Governing as revolution. Rauch surveys a variety of issues — cancelling congressionally funded agencies and programs, deporting immigrants to international prisons, fostering ICE occupations and assaults — that Illustrate how “a radicalized state abandons rational deliberation and goes to war against itself.”
“Rauch has given us chapter and verse of the fascism descending.”
Rauch has given us chapter and verse of the fascism descending on the land of the free and the home of Renee Good and Alex Pretti. He concludes with a modicum of hope: “So the United States, once the world’s exemplary liberal democracy, is now a hybrid state combining a fascist leader and a liberal Constitution; but no, it has not fallen to fascism. And it will not.”
As our “hybrid state” waits for justice, the protesters in Minnesota exemplify a courage we’d all best find within ourselves. Accounts of the arrest of Minnesota clergy protesting at the airport seem hauntingly parallel to a story from 1970s Uganda during the reign of the ruthless fascist dictator Idi Amin.
As injustices multiplied, a Church of England mission society wrote to affiliated churches in Amin’s cruel regime: “What can we send you? Your archbishop has been murdered. Your land is in ruins. How can we help?”

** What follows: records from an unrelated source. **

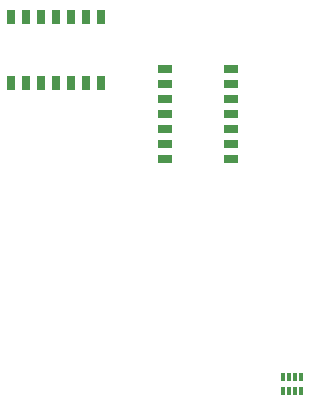
<source format=gbp>
G04 (created by PCBNEW (2013-mar-13)-testing) date Tue 15 Oct 2013 19:00:41 BST*
%MOIN*%
G04 Gerber Fmt 3.4, Leading zero omitted, Abs format*
%FSLAX34Y34*%
G01*
G70*
G90*
G04 APERTURE LIST*
%ADD10C,0.005906*%
%ADD11R,0.050000X0.025000*%
%ADD12R,0.025000X0.050000*%
%ADD13R,0.011800X0.025600*%
G04 APERTURE END LIST*
G54D10*
G54D11*
X24879Y-11807D03*
X24879Y-12307D03*
X24879Y-12807D03*
X24879Y-13307D03*
X24879Y-13807D03*
X24879Y-14307D03*
X24879Y-14807D03*
X22679Y-14807D03*
X22679Y-14307D03*
X22679Y-13807D03*
X22679Y-13307D03*
X22679Y-12807D03*
X22679Y-12307D03*
X22679Y-11807D03*
G54D12*
X20555Y-12281D03*
X20055Y-12281D03*
X19555Y-12281D03*
X19055Y-12281D03*
X18555Y-12281D03*
X18055Y-12281D03*
X17555Y-12281D03*
X17555Y-10081D03*
X18055Y-10081D03*
X18555Y-10081D03*
X19055Y-10081D03*
X19555Y-10081D03*
X20055Y-10081D03*
X20555Y-10081D03*
G54D13*
X26614Y-22075D03*
X26811Y-22075D03*
X27008Y-22075D03*
X27205Y-22075D03*
X27205Y-22528D03*
X27008Y-22528D03*
X26811Y-22528D03*
X26614Y-22528D03*
M02*

</source>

And the answer came back: “Send us food, medicine and 250 clerical collars.”
Why the collars?
“You must understand,” the letter read, “our people are being rounded up to be shot. They must be able to spot their priests.”
No offense to my farmer-preacher Baptist forebears, but I’ve decided to purchase my first clerical collar and wear it as a promise of justice to come.
I think old Amos might be pleased.
Bill Leonard is founding dean and the James and Marilyn Dunn professor of Baptist studies and church history emeritus at Wake Forest University School of Divinity in Winston-Salem, N.C. He is the author or editor of 25 books. A native Texan, he lives in Winston-Salem with his wife, Candyce.